:: 任务说明 1 ::
请把下方数据摘录里的行放入一个 JSON 字符串列表,每行对应一个字符串,空行略去。从数据摘录的第一行开始,到含有"genus: Chamaecrista"的那一行结束,首尾两行都包括在内。

:: 参考文本 ::
■ ■ ■ ■ ■

CUDA异步并发 (二)

简介: 感觉自己对CUDA的异步并发还是无法深入理解,在大神建议下看了CUDA C Programming Guide ,感觉对自己的帮助很大。 下面分享一下看了之后的体会,附上原文: Concurrent host execution is facilitated through asynchronous library functions thatreturn control

感觉自己对CUDA的异步并发还是无法深入理解,在大神建议下看了CUDA C Programming Guide ,感觉对自己的帮助很大。
下面分享一下看了之后的体会,附上原文:
Concurrent host execution is facilitated through asynchronous library functions thatreturn control to the host thread before the device completes the requested task. Using asynchronous calls, many device operations can be queued up together to be executed by the CUDA driver when appropriate device resources are available. This relieves the host thread of much of the responsibility to manage the device, leaving it free for other
tasks. The following device operations are asynchronous with respect to the host:
异步调用是在GPU运行时,CPU并不是堵塞或等待的,也可以进行一定的程序的运行;
The following device operations are asynchronous with respect to the host:
‣ Kernel launches;
‣ Memory copies within a single device’s memory;
‣ Memory copies from host to device of a memory block of 64 KB or less;
‣ Memory copies performed by functions that are suffixed with Async;
‣ Memory set function calls.

■ ■ ■ ■ ■

:: 数据摘录 ::
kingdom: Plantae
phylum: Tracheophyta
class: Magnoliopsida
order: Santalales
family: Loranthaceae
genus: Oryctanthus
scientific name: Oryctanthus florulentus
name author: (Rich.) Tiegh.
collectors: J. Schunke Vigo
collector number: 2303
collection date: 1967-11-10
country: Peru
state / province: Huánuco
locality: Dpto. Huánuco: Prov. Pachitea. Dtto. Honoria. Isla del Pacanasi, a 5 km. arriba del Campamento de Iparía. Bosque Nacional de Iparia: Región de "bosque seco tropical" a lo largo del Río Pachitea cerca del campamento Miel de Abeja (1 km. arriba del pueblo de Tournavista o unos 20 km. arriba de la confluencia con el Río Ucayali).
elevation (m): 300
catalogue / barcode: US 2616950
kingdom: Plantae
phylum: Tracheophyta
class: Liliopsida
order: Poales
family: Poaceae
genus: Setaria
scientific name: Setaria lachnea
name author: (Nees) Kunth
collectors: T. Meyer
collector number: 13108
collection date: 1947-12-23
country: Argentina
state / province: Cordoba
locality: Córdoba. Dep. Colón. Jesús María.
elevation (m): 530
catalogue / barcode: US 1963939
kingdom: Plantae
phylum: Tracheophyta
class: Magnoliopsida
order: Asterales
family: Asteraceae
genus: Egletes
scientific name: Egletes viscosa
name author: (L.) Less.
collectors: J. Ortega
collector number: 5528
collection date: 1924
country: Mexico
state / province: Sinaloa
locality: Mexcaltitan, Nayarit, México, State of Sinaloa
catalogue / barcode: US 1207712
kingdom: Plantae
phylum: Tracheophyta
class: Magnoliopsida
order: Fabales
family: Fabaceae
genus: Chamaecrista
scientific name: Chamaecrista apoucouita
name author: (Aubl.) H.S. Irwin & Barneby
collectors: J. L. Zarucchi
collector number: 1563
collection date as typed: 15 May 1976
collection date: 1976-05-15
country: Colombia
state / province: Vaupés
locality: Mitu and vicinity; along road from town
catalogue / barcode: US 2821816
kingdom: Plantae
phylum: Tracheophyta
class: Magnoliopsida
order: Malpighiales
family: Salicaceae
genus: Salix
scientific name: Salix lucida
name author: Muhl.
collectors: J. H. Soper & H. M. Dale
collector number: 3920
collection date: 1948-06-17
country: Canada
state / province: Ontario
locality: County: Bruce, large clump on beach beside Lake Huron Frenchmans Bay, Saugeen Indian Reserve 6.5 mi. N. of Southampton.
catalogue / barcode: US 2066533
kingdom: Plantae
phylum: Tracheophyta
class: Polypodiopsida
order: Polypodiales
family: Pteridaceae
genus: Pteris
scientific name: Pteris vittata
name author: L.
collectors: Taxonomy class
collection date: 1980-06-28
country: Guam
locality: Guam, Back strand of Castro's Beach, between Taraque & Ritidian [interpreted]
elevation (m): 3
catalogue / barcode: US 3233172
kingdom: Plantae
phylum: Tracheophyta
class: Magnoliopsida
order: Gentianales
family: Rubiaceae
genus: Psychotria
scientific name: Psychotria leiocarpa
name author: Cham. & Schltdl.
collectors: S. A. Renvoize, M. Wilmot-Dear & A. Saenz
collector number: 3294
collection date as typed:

■ ■ ■ ■ ■

:: 任务说明 2 ::
根据参考文本,从主机到设备的内存拷贝在内存块多大时相对主机是异步的?

:: 正确答案 1 ::
[
  "kingdom: Plantae",
  "phylum: Tracheophyta",
  "class: Magnoliopsida",
  "order: Santalales",
  "family: Loranthaceae",
  "genus: Oryctanthus",
  "scientific name: Oryctanthus florulentus",
  "name author: (Rich.) Tiegh.",
  "collectors: J. Schunke Vigo",
  "collector number: 2303",
  "collection date: 1967-11-10",
  "country: Peru",
  "state / province: Huánuco",
  "locality: Dpto. Huánuco: Prov. Pachitea. Dtto. Honoria. Isla del Pacanasi, a 5 km. arriba del Campamento de Iparía. Bosque Nacional de Iparia: Región de \"bosque seco tropical\" a lo largo del Río Pachitea cerca del campamento Miel de Abeja (1 km. arriba del pueblo de Tournavista o unos 20 km. arriba de la confluencia con el Río Ucayali).",
  "elevation (m): 300",
  "catalogue / barcode: US 2616950",
  "kingdom: Plantae",
  "phylum: Tracheophyta",
  "class: Liliopsida",
  "order: Poales",
  "family: Poaceae",
  "genus: Setaria",
  "scientific name: Setaria lachnea",
  "name author: (Nees) Kunth",
  "collectors: T. Meyer",
  "collector number: 13108",
  "collection date: 1947-12-23",
  "country: Argentina",
  "state / province: Cordoba",
  "locality: Córdoba. Dep. Colón. Jesús María.",
  "elevation (m): 530",
  "catalogue / barcode: US 1963939",
  "kingdom: Plantae",
  "phylum: Tracheophyta",
  "class: Magnoliopsida",
  "order: Asterales",
  "family: Asteraceae",
  "genus: Egletes",
  "scientific name: Egletes viscosa",
  "name author: (L.) Less.",
  "collectors: J. Ortega",
  "collector number: 5528",
  "collection date: 1924",
  "country: Mexico",
  "state / province: Sinaloa",
  "locality: Mexcaltitan, Nayarit, México, State of Sinaloa",
  "catalogue / barcode: US 1207712",
  "kingdom: Plantae",
  "phylum: Tracheophyta",
  "class: Magnoliopsida",
  "order: Fabales",
  "family: Fabaceae",
  "genus: Chamaecrista"
]

:: 正确答案 2 ::
64 KB 或更小。